Howbeit circumstances, externally regarded, are not so faultless a test of truth that it is unnecessary to search for the ideas and feelings that produce them; nor is the "logic of events," even when driven in upon us with the quenchless energy of a tornado, always so conclusive as to release us from the obligation of resisting it with the sterner and holier logic of individual conscience. Successes are not principles. Defeats are not in every case proof of falsehood. Customs, though they crystallize in forms of beauty and strength, do not make irrefragable law. Circumstances are not kings, but heralds trumpeting the monarch's presence. They are not themselves moral rules, but reliable commentaries upon such rules, moral or immoral as may have been followed. Like mirrors they reveal the purposes of God and the wants and weaknesses of men. In them we have the outward and visible signs of inward and spiritual ideas. For the real history of mankind is not first written in the "pomp of circumstance," but on the fleshly tablets of the heart. Those conflicts that come to the front for their award have been first fought out in the arena of the soul. The spirit of the age gives shape and form, direction and movement to society. Laws and institutions are the clothing of the intuitions, beliefs, and hopes of men; and experience assures us that when we once get at the ideas ruling their minds, controlling their choice, and moulding their acts, we are in the domain of truth, where, more likely than anywhere else, we shall gaze upon her form and receive her benediction. Present circumstances may, therefore, tell us, if we know how to read them, what human needs are deepest, what organizations are best adapted to certain states of social life, and what purposes God is working out, and so bring us abreast of the teachings of that common sense or common consciousness of mankind which seems the chief criterion of truth available to us. The man, then, who ignores such signs of the times is as unwise as the navigator who, carefully guarding his sextant and compass,

attempts to track the ocean heedless of changing winds and of the currents of the sea.

******************************

## Exercise instructions
a) In the passage on circumstances and truth, what does it say circumstances are, if not kings?
b) Write what comes next in the passage on circumstances and truth, carrying on after its final sentence.

## Given information
******************************

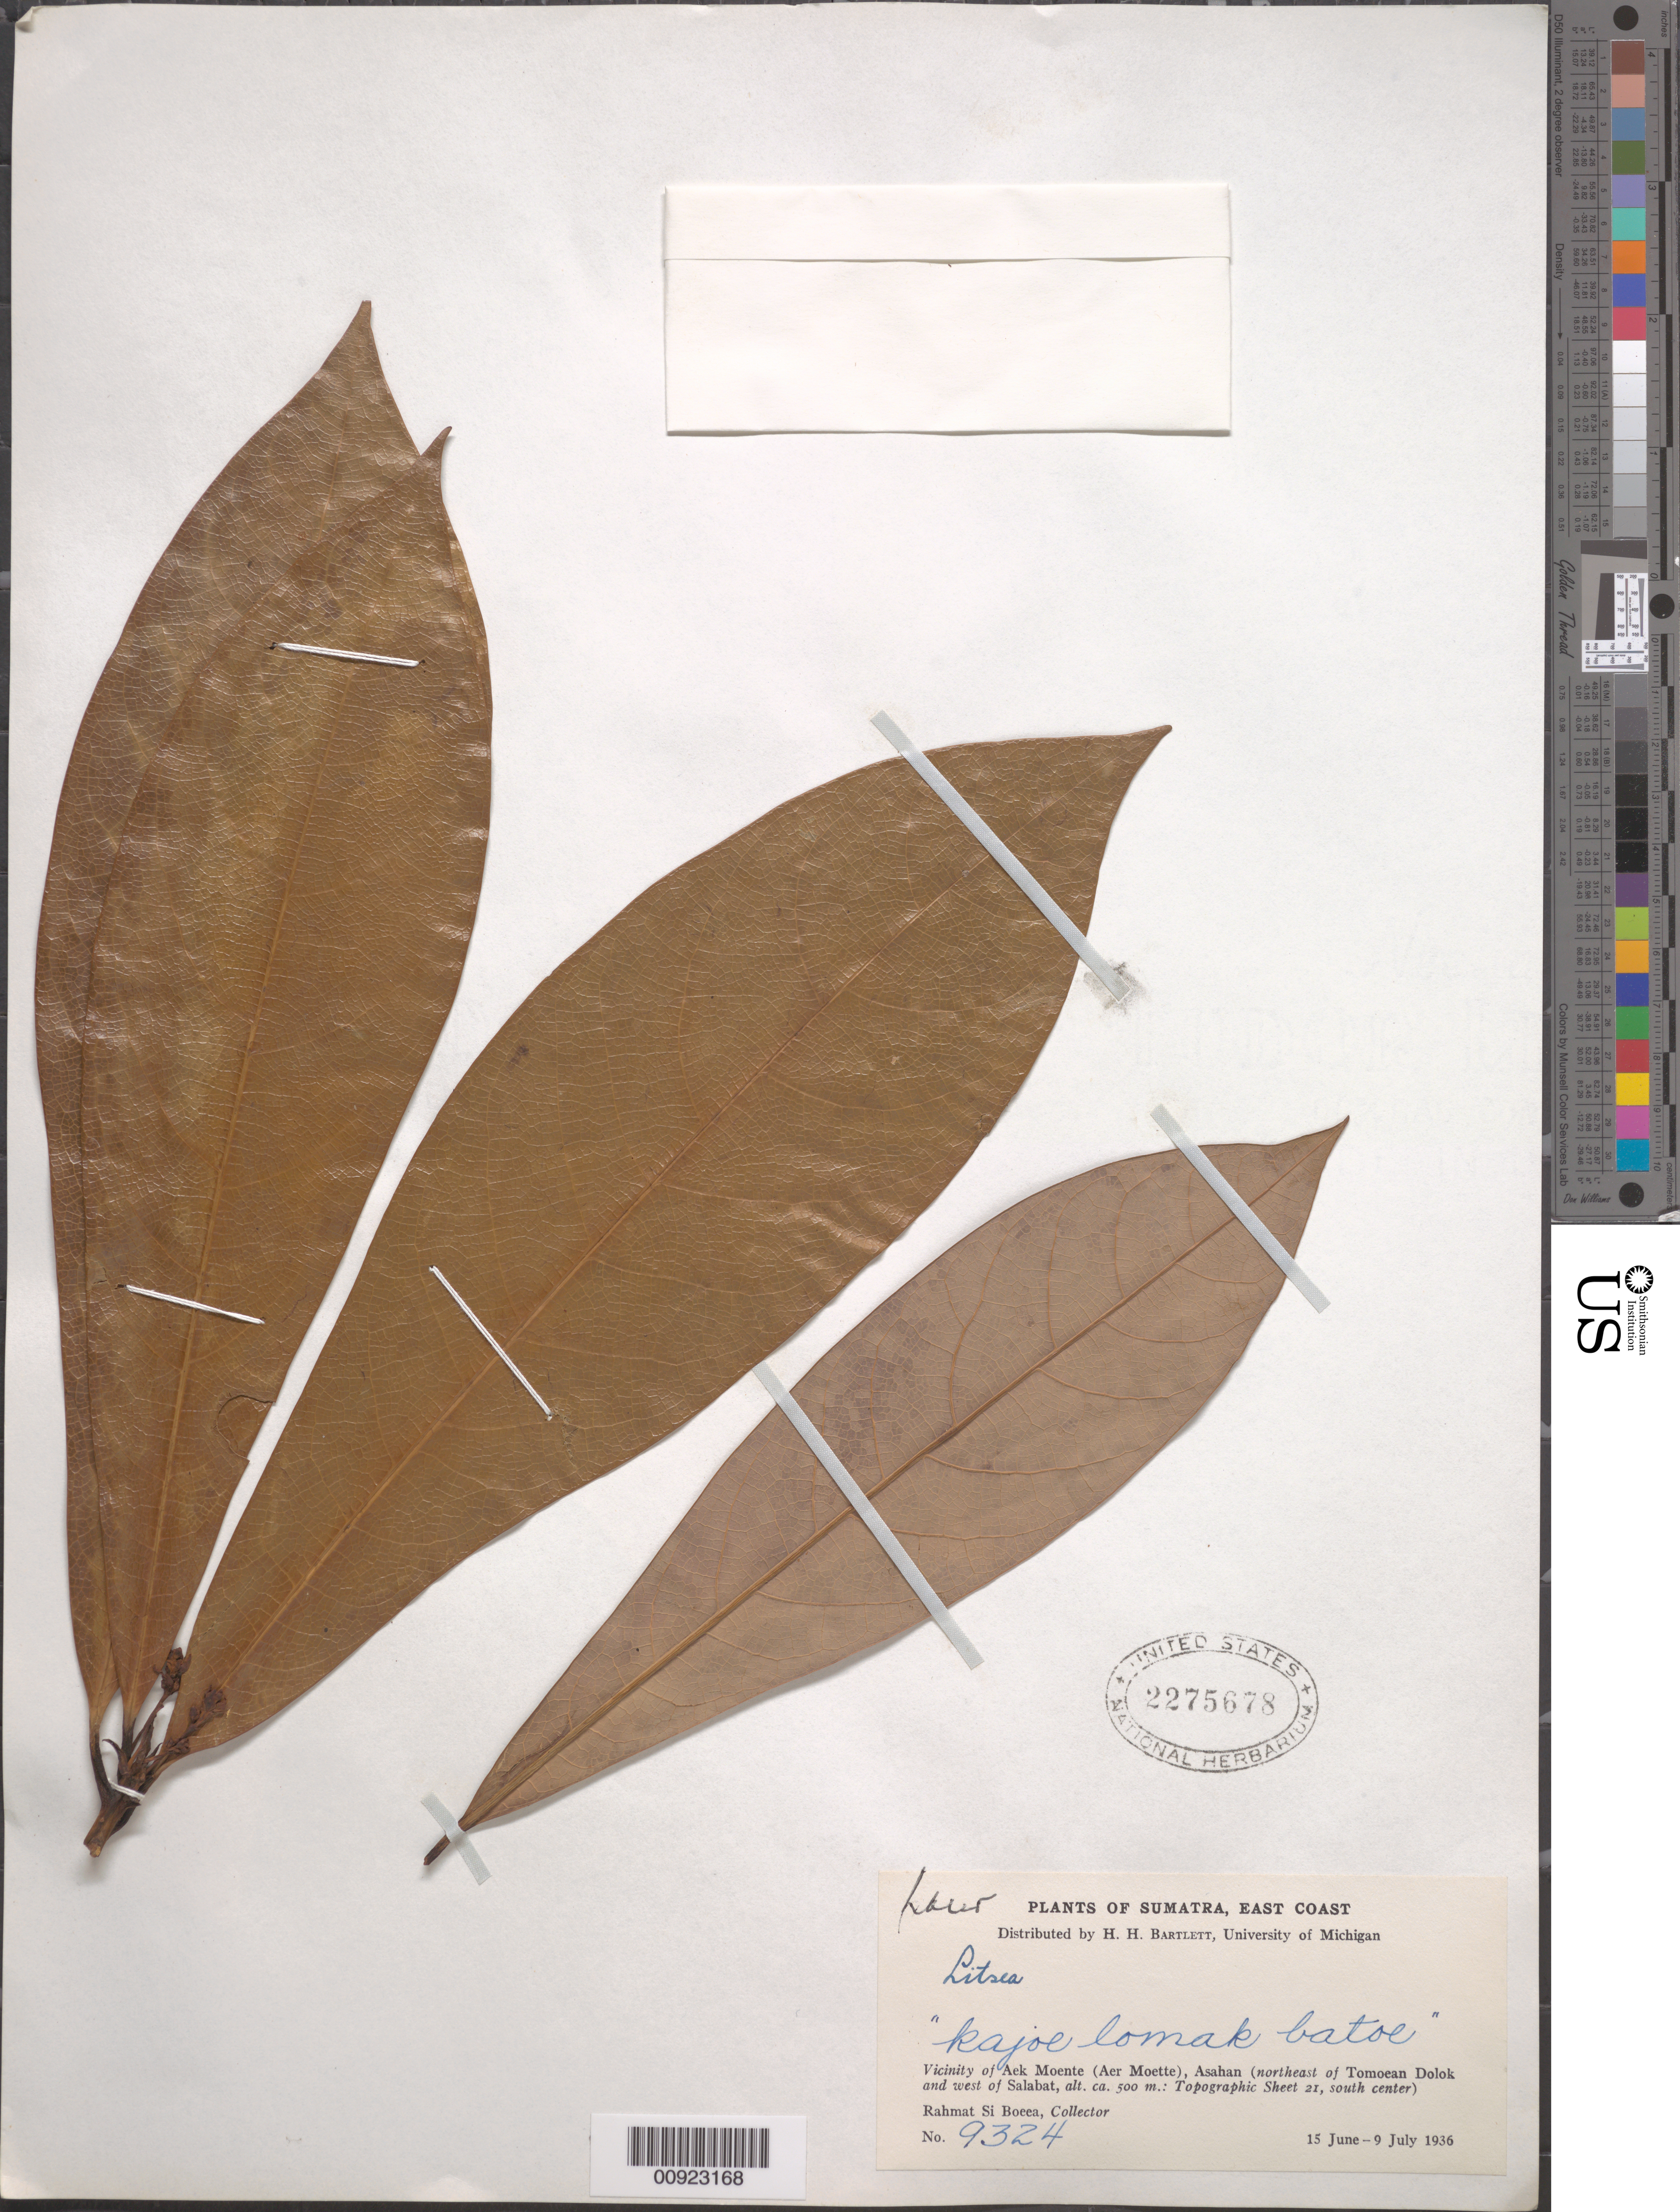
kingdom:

******************************

## Responses by task
a) Heralds trumpeting the monarch's presence.

b)
Moreover this examination is necessary as well as wise, because the methods and measures of the future are mainly determined by our sense of the needs and teaching of the nation at the present hour. The good plans of to-day are the result of an appeal fairly made to the whole facts of yesterday; and the methods of to-morrow will grow out of the circumstances of this moment as naturally as one generation follows another, or as the blossom gives place to the fruit. The temple of national well being is built up day by day from the materials of the past. Judaism completes its work, and then grace and truth come by Jesus Christ. Scholastic philosophy wanes, and then Lord Bacon appears. Famine, bankruptcy, and wide-spread calamity, extort an unwilling acknowledgment of the evils of protection, and then we have unfettered industry, a cheap loaf, and the produce of the world at our feet. If we are to provide for the morrow's need as we ought, we must carefully look at yesterday and to-day.

"At yesterday." For we must not break with our past. It is the complement of the present, and must always be judged with it. We cannot collect a true verdict by merely testing the few facts that rush to the front and insist on being examined, any more than we can get a system of geology out of a single fossil oyster, or a true knowledge of farming from the analysis of the soil of a solitary field. Though truth is one, it is wondrously manifold, and requires to be known in its variety before it can be understood in its unity, and appreciated in its broadest range, in order to be felt in its highest power. "Throughout the ages one increasing purpose runs, and the thoughts of men are widening with the circling of the suns." There is a visible development of moral ideas along the path of history. One generation passeth away, and another generation cometh, but the truth abideth for ever.

No age

lives to itself, or learns for itself. Each is teacher to its successor, and teaches the better because it has before been a dependent and diligent pupil. As the light of distant stars has been ages in travelling to us, so this "light of present circumstances" comes along all

the past, and we must allow its collected force to shine upon us without any restriction. One thing remains to be desired, that as we gather together its scattered rays and concentrate them on this subject of Church and State, we may follow in the wake of Professor Tyndal, but with a higher experiment, and consume with the holy flame of love of truth all particles of the "dust" of prejudice, custom, and selfish interest floating in the path of these rays, so that the light beaming with unobstructed freedom and purity, the union of Church and State may be distinctly and fully revealed.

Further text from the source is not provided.